Она сглотнула и кивнула, ее глаза потемнели, расширившиеся зрачки превратили радужную оболочку в узкие светло-карие ободки.
– Да, я… Из коттеджа? – Она нахмурилась, будто пытаясь сообразить.
– Да. Из коттеджа. Что ты сделала с мусором? С мешком.
Она села.
– Я его выкинула. Это же был мусор? По виду обычный мусор.
– Да, просто мусор.
Она отвела взгляд, потом снова посмотрела на него.
– Пап, ты думаешь, все повторилось? – Она вздохнула. – У него с ней? Ты думаешь?..
Патрик наклонился вперед и убрал у нее со лба прядь волос.
– Ну, не знаю. Возможно. Может, и так. Но теперь-то все точно кончено, верно?
Он хотел встать, но ноги у него подкосились, и ему пришлось опереться рукой о тумбочку. Под ее взглядом ему стало стыдно.
– Хочешь чаю? – предложил он.
– Я заварю, – сказала она, откидывая одеяло.
– Нет-нет. Лежи. Я сам.
У двери Патрик оглянулся.
– Так ты точно выкинула? Тот мусор? – снова спросил он.
Хелен кивнула.
Чувствуя, что в груди давит, а ноги не слушаются, он медленно спустился по ступенькам и добрался до кухни. Там он налил в чайник воды и сел за стол, морщась от боли в груди. Никогда раньше Хелен ему не лгала, но сейчас он был уверен, что там, наверху, она говорила неправду.
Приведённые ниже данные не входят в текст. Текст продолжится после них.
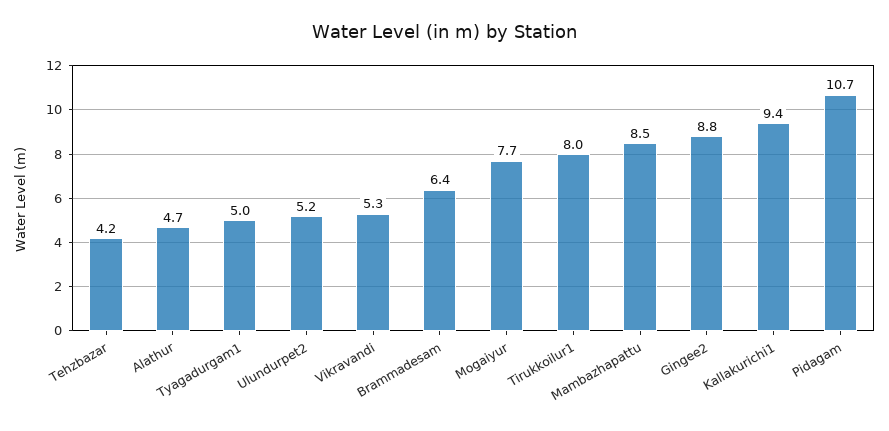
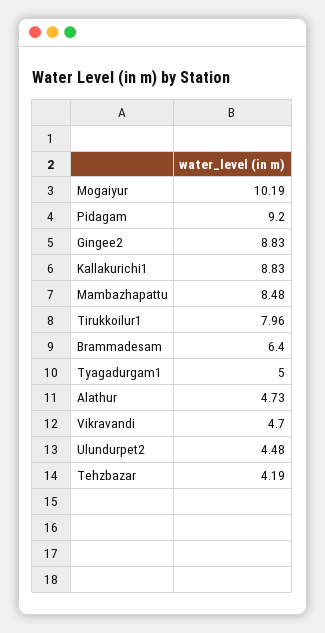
  {
    "Tehzbazar": 4.19,
    "Alathur": 4.73,
    "Tyagadurgam1": 5,
-   "Ulundurpet2": 5.2,
+   "Ulundurpet2": 4.48,
-   "Vikravandi": 5.3,
+   "Vikravandi": 4.7,
    "Brammadesam": 6.4,
-   "Mogaiyur": 7.7,
+   "Mogaiyur": 10.19,
    "Tirukkoilur1": 7.96,
    "Mambazhapattu": 8.48,
    "Gingee2": 8.83,
-   "Kallakurichi1": 9.4,
+   "Kallakurichi1": 8.83,
-   "Pidagam": 10.7
+   "Pidagam": 9.2
  }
Наверное, ему стоило разозлиться на нее, но злился он на Шона, потому что именно из-за него они оказались в таком положении. Хелен вообще не должно быть в этом доме! Она должна жить в доме со своим мужем и спать в его постели. И сам он не заслужил столь унизительной участи, как подчищать за своим сыном. И спит он через стенку от своей невестки, что граничит с неприличием. Кожа на руке под бинтом зачесалась, и он рассеянно ее потер.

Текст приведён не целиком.